COMPARATIVE STUDY OF THE STRUCTURAL, ELECTRONIC, OPTICAL, AND THERMOELECTRIC PROPERTIES OF A SERIES OF PEROVSKITE COMPOUNDS. (APPLICATION TO EMBEDDED SYSTEMS

Abstract

This thesis explores the potential of perovskite-based materials for renewable energy-powered embedded systems, with a focus on addressing the challenges posed by rising raw material costs and resource scarcity. By leveraging the unique properties of perovskites, including their structural flexibility, tunability, and promising optoelectronic characteristics, this research investigates alternative materials to conventional silicon, lithium, and III-V compounds used in energy-related components. The study employs theoretical and computational methods, including Density Functional Theory (DFT) and simulation tools such as SCAPS-1D, to analyze the structural, electronic, elastic, optical, and thermoelectric properties of various perovskite materials. The perovskites studied include ASiCl₃ (where A = Cs, Rb, Li), A₃SbAs (where A = Ba, Sr, Ca), A₃BiI₃ (where A = Ba, Sr, Ca), Rb₂Pt₁₋ₓPdₓBr₆ (a double perovskite alloy), Sr₂MnSbO₆, Ba₂InOsO₆, and CsTaX₃ (where X = S, Se). Key findings include the identification of perovskites with high photovoltaic efficiencies (up to 24%) and excellent potential for applications in solar cells, LEDs, and infrared sensors.
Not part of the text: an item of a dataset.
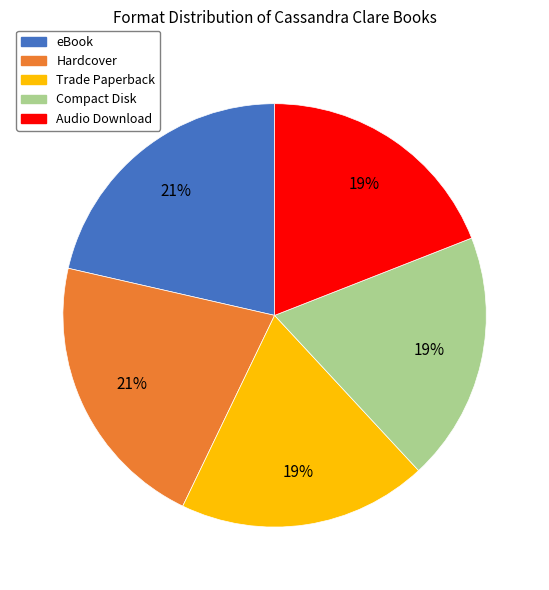

Combined, do Hardcover and Audio Download account for over 50%?

No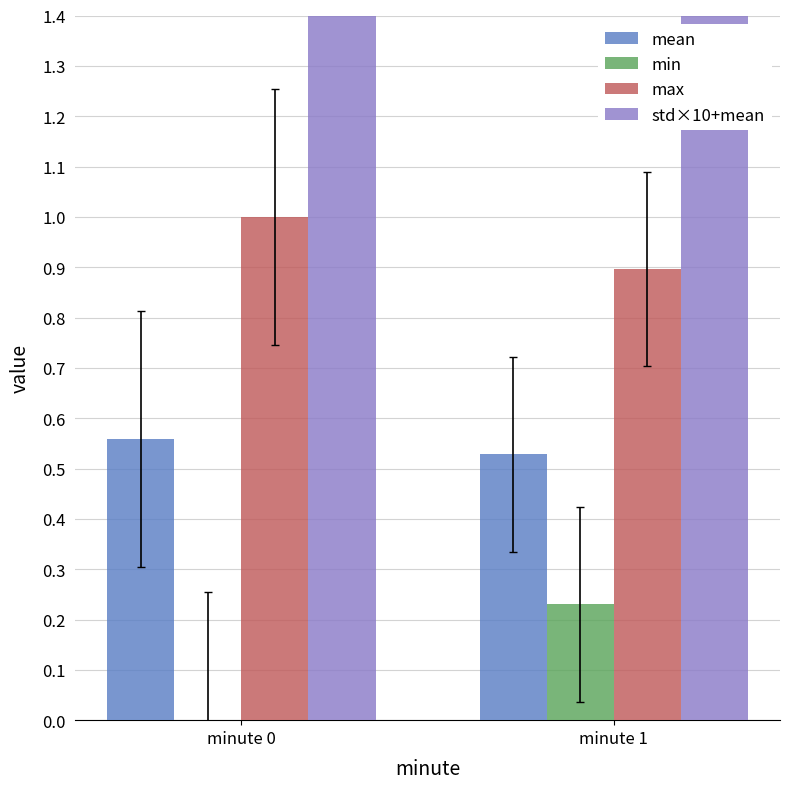

Count the max values in the range 0 to 1.

2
The work also highlights the suitability of these materials for agricultural and off-grid embedded systems, paving the way for more cost-effective, sustainable, and energy-efficient technologies. This thesis contributes valuable insights into the development of advanced embedded systems with a focus on renewable energy solutions, offering a foundation for future research in the field.